(Input for this task begins)
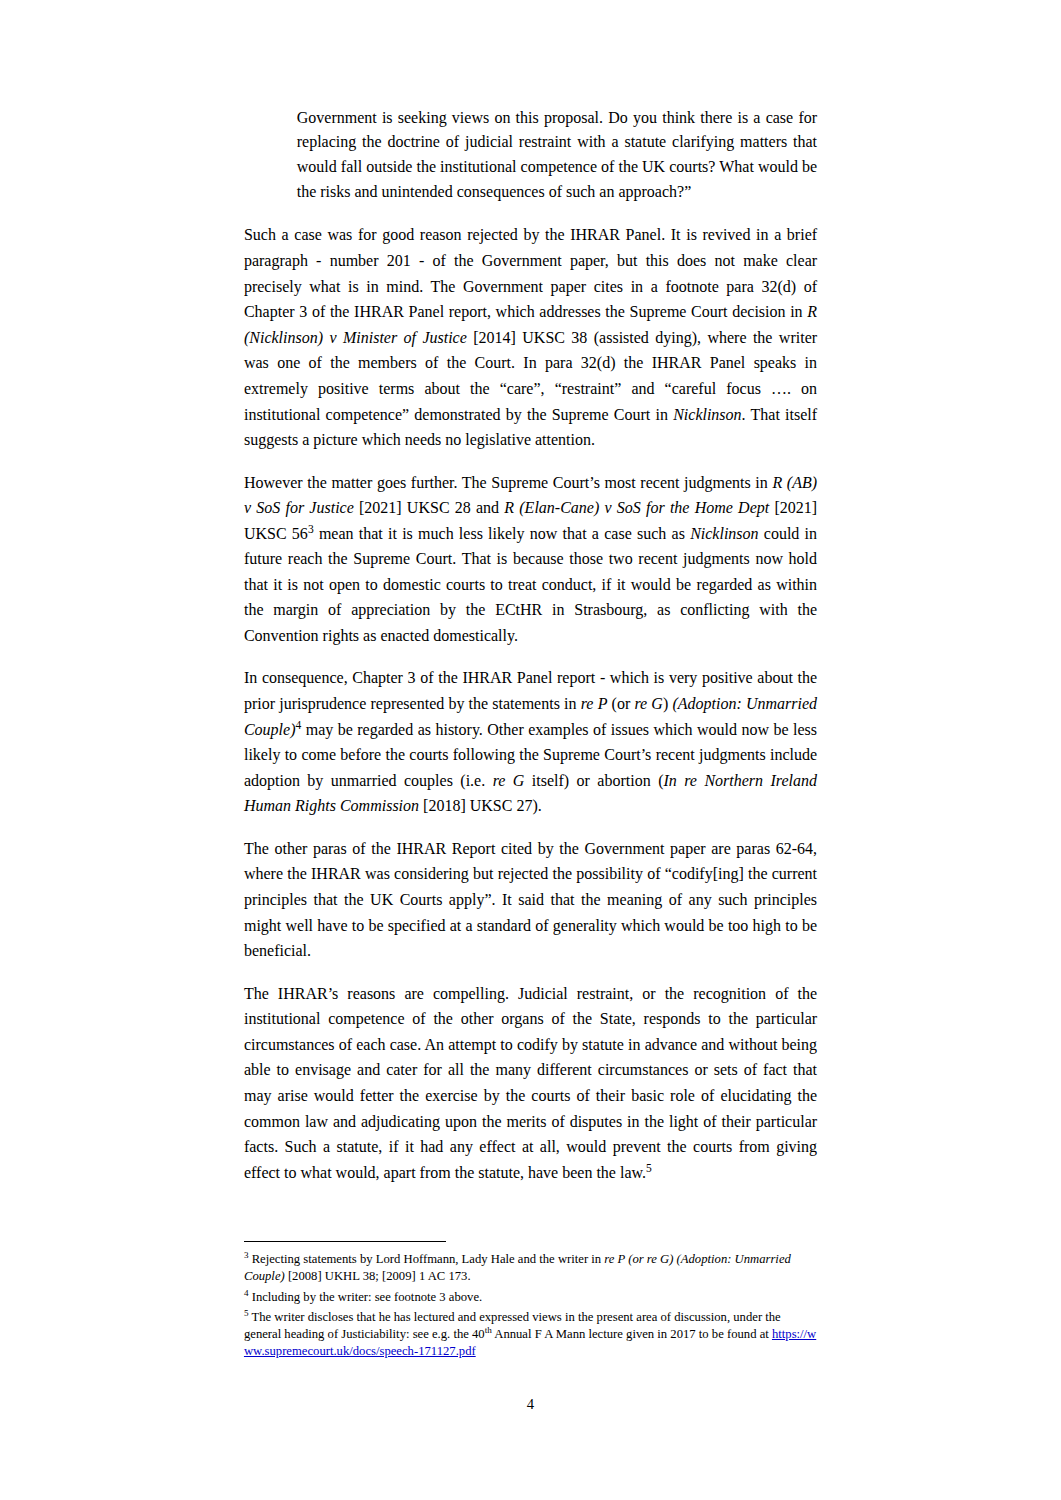Government is seeking views on this proposal. Do you think there is a case for replacing the doctrine of judicial restraint with a statute clarifying matters that would fall outside the institutional competence of the UK courts? What would be the risks and unintended consequences of such an approach?”
Such a case was for good reason rejected by the IHRAR Panel. It is revived in a brief paragraph - number 201 - of the Government paper, but this does not make clear precisely what is in mind. The Government paper cites in a footnote para 32(d) of Chapter 3 of the IHRAR Panel report, which addresses the Supreme Court decision in R (Nicklinson) v Minister of Justice [2014] UKSC 38 (assisted dying), where the writer was one of the members of the Court. In para 32(d) the IHRAR Panel speaks in extremely positive terms about the “care”, “restraint” and “careful focus …. on institutional competence” demonstrated by the Supreme Court in Nicklinson. That itself suggests a picture which needs no legislative attention.
However the matter goes further. The Supreme Court’s most recent judgments in R (AB) v SoS for Justice [2021] UKSC 28 and R (Elan-Cane) v SoS for the Home Dept [2021] UKSC 563 mean that it is much less likely now that a case such as Nicklinson could in future reach the Supreme Court. That is because those two recent judgments now hold that it is not open to domestic courts to treat conduct, if it would be regarded as within the margin of appreciation by the ECtHR in Strasbourg, as conflicting with the Convention rights as enacted domestically.
In consequence, Chapter 3 of the IHRAR Panel report - which is very positive about the prior jurisprudence represented by the statements in re P (or re G) (Adoption: Unmarried Couple)4 may be regarded as history. Other examples of issues which would now be less likely to come before the courts following the Supreme Court’s recent judgments include adoption by unmarried couples (i.e. re G itself) or abortion (In re Northern Ireland Human Rights Commission [2018] UKSC 27).
The other paras of the IHRAR Report cited by the Government paper are paras 62-64, where the IHRAR was considering but rejected the possibility of “codify[ing] the current principles that the UK Courts apply”. It said that the meaning of any such principles might well have to be specified at a standard of generality which would be too high to be beneficial.
The IHRAR’s reasons are compelling. Judicial restraint, or the recognition of the institutional competence of the other organs of the State, responds to the particular circumstances of each case. An attempt to codify by statute in advance and without being able to envisage and cater for all the many different circumstances or sets of fact that may arise would fetter the exercise by the courts of their basic role of elucidating the common law and adjudicating upon the merits of disputes in the light of their particular facts. Such a statute, if it had any effect at all, would prevent the courts from giving effect to what would, apart from the statute, have been the law.5
3 Rejecting statements by Lord Hoffmann, Lady Hale and the writer in re P (or re G) (Adoption: Unmarried Couple) [2008] UKHL 38; [2009] 1 AC 173.
4 Including by the writer: see footnote 3 above.
5 The writer discloses that he has lectured and expressed views in the present area of discussion, under the general heading of Justiciability: see e.g. the 40th Annual F A Mann lecture given in 2017 to be found at https://www.supremecourt.uk/docs/speech-171127.pdf
4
(Input for this task ends)
What belongs in the answer is the line with "5 The writer" plus every later line of the listing, copied word for word and nothing besides.

5 The writer discloses that he has lectured and expressed views in the present area of discussion, under the general heading of Justiciability: see e.g. the 40th Annual F A Mann lecture given in 2017 to be found at https://www.supremecourt.uk/docs/speech-171127.pdf
4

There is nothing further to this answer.